The Office for Budget Responsibility’s (OBR’s) Economic and Fiscal Outlook shows tax on buying residential property in England and Northern Ireland would rise to £19.7bn by 2030-31.
Stinton added: “When people are dragged into paying more tax by default rather than design, it’s clear the system isn’t up to date. At the very least, there’s a growing case for the system to be revisited so it better reflects modern house prices.
“Without it, homebuyers will continue to be crippled by a tax [that] doesn’t make sense for today’s market.”
IHT set for record intake
The inheritance tax (IHT) bill for November was £588m, down from £811m in October.
Still, HMRC is on track to receive a record intake from IHT, as the receipts since April totalled £5.8bn, a 1% or £83m growth on last year.
Will Hale, CEO of Key Advice and Air, said: “These latest figures, alongside the confirmation in last month’s Budget that the IHT nil-rate band will remain frozen at its current level of £325,000 until April 2031, mean that the record-breaking £9bn-plus in IHT receipts expected in 2025/26 will continue to grow in the years ahead.
“Furthermore, with pensions being brought into the scope of IHT from April 2027, it is clear that efficient transfer of wealth through the generations is becoming ever more complex.
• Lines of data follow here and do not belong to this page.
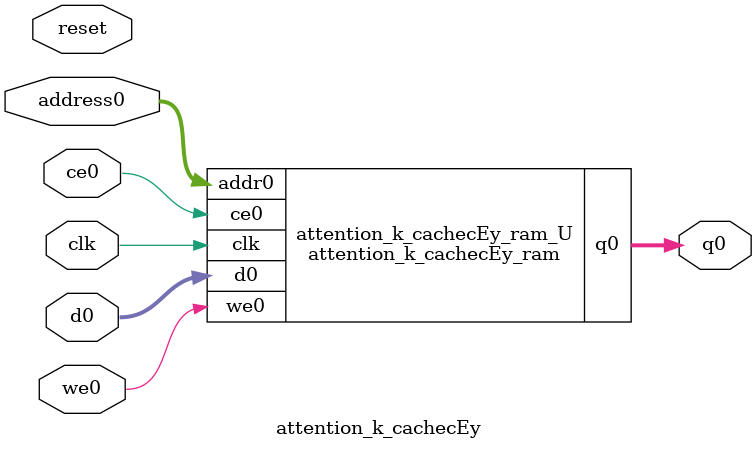
<source format=v>
`timescale 1 ns / 1 ps
module attention_k_cachecEy_ram (addr0, ce0, d0, we0, q0,  clk);

parameter DWIDTH = 40;
parameter AWIDTH = 12;
parameter MEM_SIZE = 2304;

input[AWIDTH-1:0] addr0;
input ce0;
input[DWIDTH-1:0] d0;
input we0;
output reg[DWIDTH-1:0] q0;
input clk;

(* ram_style = "block" *)reg [DWIDTH-1:0] ram[0:MEM_SIZE-1];




always @(posedge clk)  
begin 
    if (ce0) begin
        if (we0) 
            ram[addr0] <= d0; 
        q0 <= ram[addr0];
    end
end


endmodule

`timescale 1 ns / 1 ps
module attention_k_cachecEy(
    reset,
    clk,
    address0,
    ce0,
    we0,
    d0,
    q0);

parameter DataWidth = 32'd40;
parameter AddressRange = 32'd2304;
parameter AddressWidth = 32'd12;
input reset;
input clk;
input[AddressWidth - 1:0] address0;
input ce0;
input we0;
input[DataWidth - 1:0] d0;
output[DataWidth - 1:0] q0;



attention_k_cachecEy_ram attention_k_cachecEy_ram_U(
    .clk( clk ),
    .addr0( address0 ),
    .ce0( ce0 ),
    .we0( we0 ),
    .d0( d0 ),
    .q0( q0 ));

endmodule


</source>
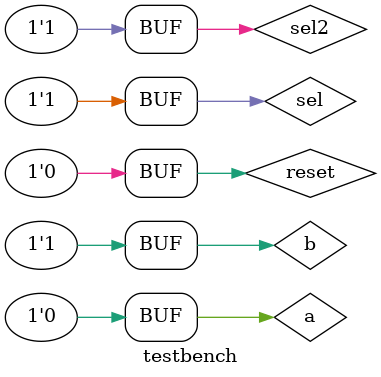
<source format=v>
`timescale 1 ns/1 ns

module testbench();
reg	a, b, sel, sel2, reset;
wire	c, d;

alwayslatch latch_instance(
		.a(a), 
		.b(b), 
		.c(c),
		.d(d)//,
		//.reset(reset),
		//.sel(sel),
		//.sel2(sel2) 
); 
		
initial
begin

 a	= 1'b0;
 sel	= 1'b0;
 b	= 1'b0;
 sel2   = 1'b0;
 reset  = 1'b0;

 #20;
 a	= 1'b1;
 sel	= 1'b1; 
 b	= 1'b1;
 sel2   = 1'b0;
 reset  = 1'b0;
			
 
 #20;			// Time = 75
 a	= 1'b0;
 sel	= 1'b1; 
 b	= 1'b1;
 sel2   = 1'b0;
 reset  = 1'b1;
 
 #20;			// Time = 101
 a	= 1'b1;
 sel	= 1'b1; 
 b	= 1'b0;
 sel2   = 1'b1;
 reset  = 1'b0;
 
 #20;			// Time = 201
 a	= 1'b0;
 sel	= 1'b1; 
 b	= 1'b1;
 sel2   = 1'b1;
 reset  = 1'b0;
 
 
end
endmodule

</source>
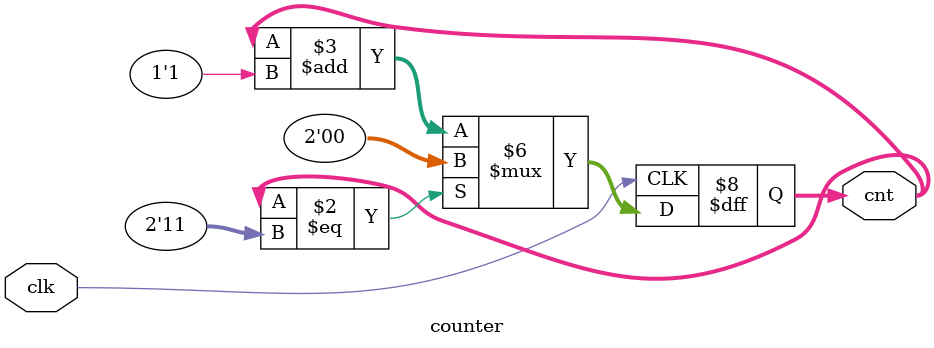
<source format=v>
module counter(clk,cnt);
    input clk;
    output reg [1:0] cnt = 0;
    always@(posedge clk) begin
        if(cnt == 2'b11)
            cnt <= 2'b00;
        else 
            cnt <= cnt + 1'b1;
    end
endmodule
</source>
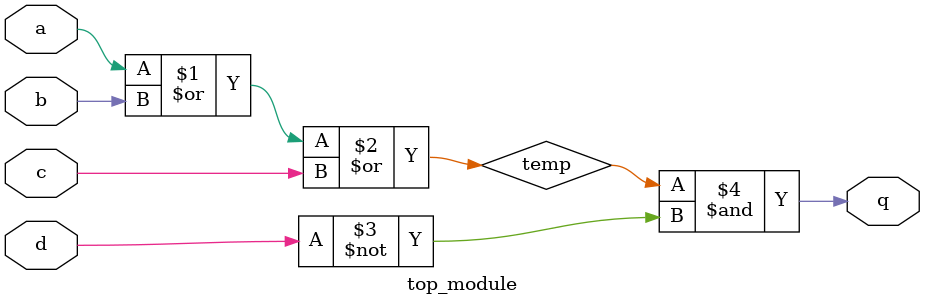
<source format=sv>
module top_module (
	input a, 
	input b, 
	input c, 
	input d,
	output q
);

// The given waveform suggests that the output q is 1 only when the input d is 0 and at least one of the inputs a, b, and c is 0.
// We can implement this using an OR gate and an AND gate.

// Define intermediate wire signals
wire temp;

// Implement the OR gate for inputs a, b, and c
assign temp = a | b | c;

// Implement the AND gate for inputs temp and d
assign q = temp & ~d;

endmodule

</source>
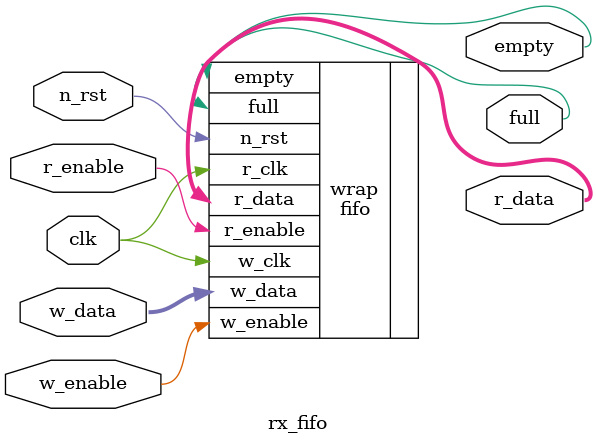
<source format=sv>
module rx_fifo (
  input wire clk,
  input wire n_rst,
  input wire r_enable,
  input wire w_enable, 
  input wire [7:0] w_data, 
  output wire [7:0] r_data, 
  output wire empty, 
  output wire full
);


  fifo wrap(
    .r_clk(clk),
    .w_clk(clk),
    .n_rst(n_rst),
    .r_enable(r_enable), 
    .w_enable(w_enable), 
    .w_data(w_data), 
    .r_data(r_data), 
    .empty(empty), 
    .full(full)
  );

endmodule
</source>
This should be viewed as a great opportunity for advisers to demonstrate the value they deliver but planning strategies need to be reviewed in light of the changes to the tax environment.
“With over £3.7trn in property equity in the hands of the over-55s, it is crucial that the home forms part of the plan and that advice considers how products such as modern lifetime mortgages can form part of efficient intergenerational wealth planning.”